Distilled database identifies genetic links to rare diseases

Published online 24 March 2023

A unique method of condensing genetic data enables the rapid discovery of genetic causes for rare diseases. 

Lara Reid

A variant of the ERG protein (green) and cell nuclei (blue) present in some lymphoedema patients. In healthy individuals, the protein exists only inside the nuclei of cells.
A variant of the ERG protein (green) and cell nuclei (blue) present in some lymphoedema patients. In healthy individuals, the protein exists only inside the nuclei of cells.

Daniela Pirri and Graeme Birdsey, Imperial College London (2023)
There are approximately 10,000 catalogued rare diseases that affect humans, but only half of these have a known genetic cause. Now, a unique database developed by Daniel Greene at the Icahn School of Medicine at Mount Sinai, New York, and an international team including scientists in Saudi Arabia, has enabled the identification of 19 new associations between genes and rare diseases, with many more to follow. 

“From a statistical perspective, large numbers of patients and their families are needed for research studies to help pinpoint the genetic causes of rare diseases,” says Ernest Turro at Mount Sinai, senior author of the study. “It cost one billion dollars to sequence one whole genome 25 years ago. Now it costs just a few hundred dollars, making large studies such as the 100,000 Genomes Project (100KGP) feasible.”

The 100KGP involved sequencing the genomes and collecting clinical data for 34,523 patients in the United Kingdom, and 43,016 unaffected relatives across 29,741 families. To analyse this vast dataset efficiently, the researchers developed a computational approach to distil the most pertinent genetic information into a relatively small database, which they called the ‘Rareservoir’. 

“We took advantage of the fact that the genetic variants responsible for rare diseases are typically kept rare in the human population by natural selection, because affected individuals tend to have few children, if any,” says Turro. “This meant that we could discard the genetic information corresponding to common variants in the human population without throwing away the key disease-causing variants.”

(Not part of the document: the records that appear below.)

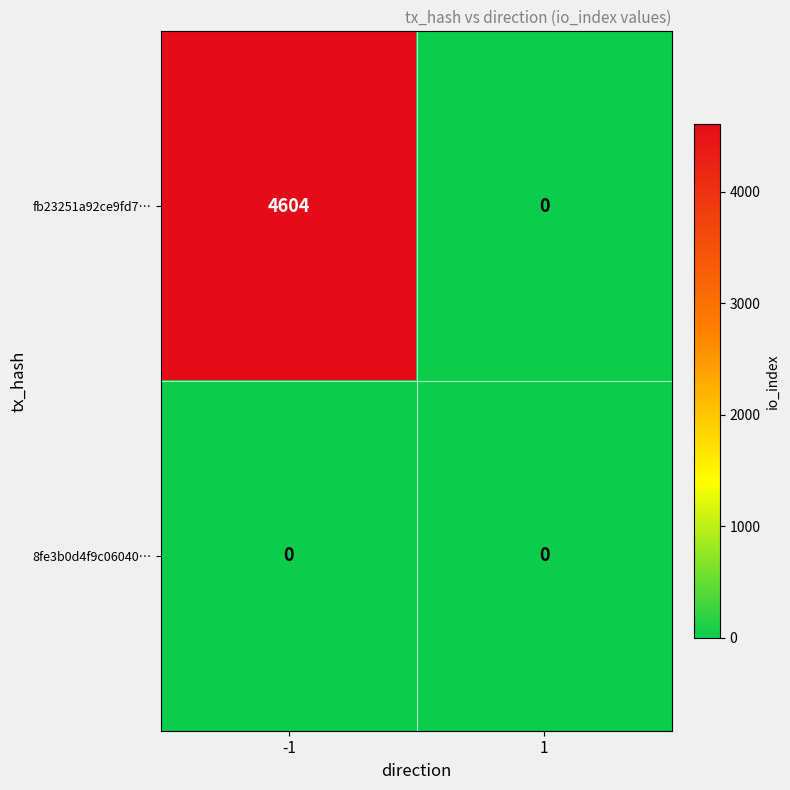

Which series has the largest total across all categories?

fb23251a92ce9fd7…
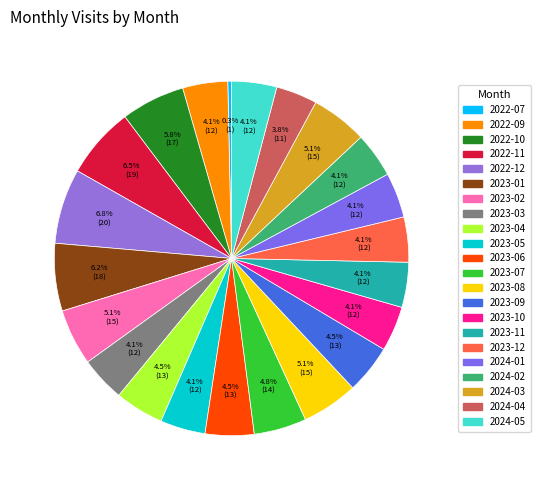

How many segments does this pie chart have?

22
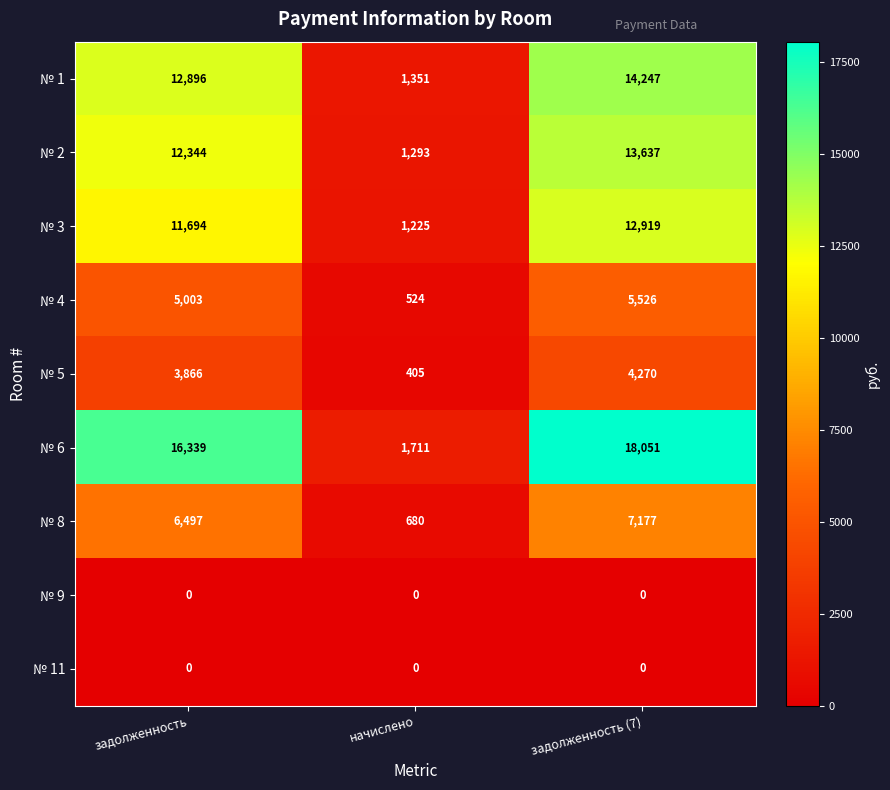

What is the difference between the maximum and minimum values in the № 8 series?

6497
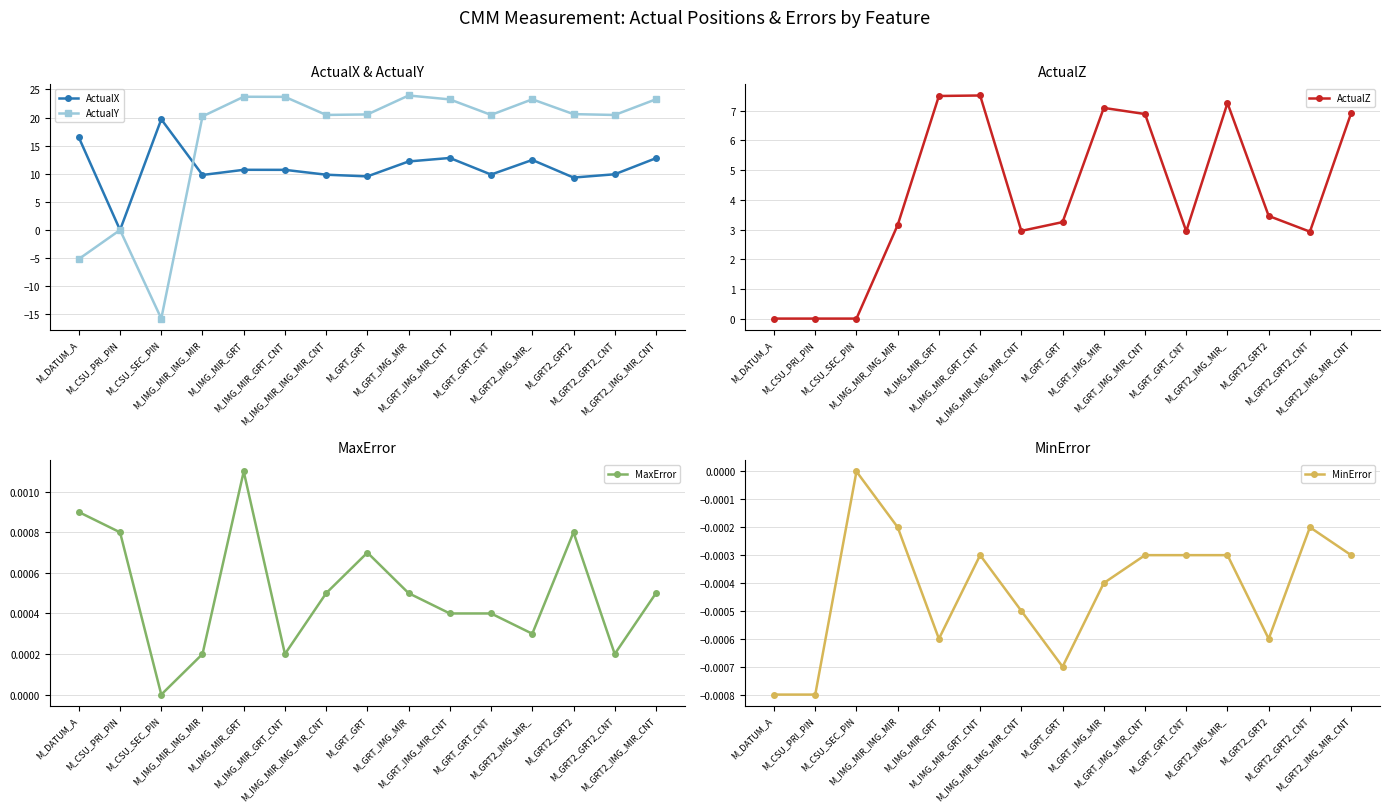

How many values in MinError are below zero?

14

The team examined associations between 20,000 genes and 269 classes of rare diseases. They confirmed 241 known associations and identified 19 new ones. From these, they selected the three most promising associations to validate. 

“Working with our international collaborators, we identified additional families with these three diseases and performed experiments to confirm our results,” says Turro. “This included our colleagues in Saudi Arabia, who contributed excellent data from a family affected by congenital deafness.”

The team verified that variants in a gene called GPR156 cause congenital deafness, and ERG gene variants cause primary lymphoedema – a condition involving fluid retention and swelling in the body’s tissues. Finally, they showed that PMEPA1 gene variants cause familial thoracic aortic aneurysm disease – hereditary swelling of the main artery in the chest.

“The remaining 16 gene-disease relationships merit further exploration,” says Turro. “Of the 269 disease classes analysed, 28 contained fewer than five families, limiting our ability to make discoveries. Boosting sample sizes for such ultra-rare disorders by encouraging enrolment is crucial.”

Turro hopes that the Rareservoir will be an invaluable tool to hasten discoveries across other large genetic datasets from rare disease patients.


Greene, D. et al. Genetic association analysis of 77,539 genomes reveals rare disease etiologies. Nat. Med. (2023).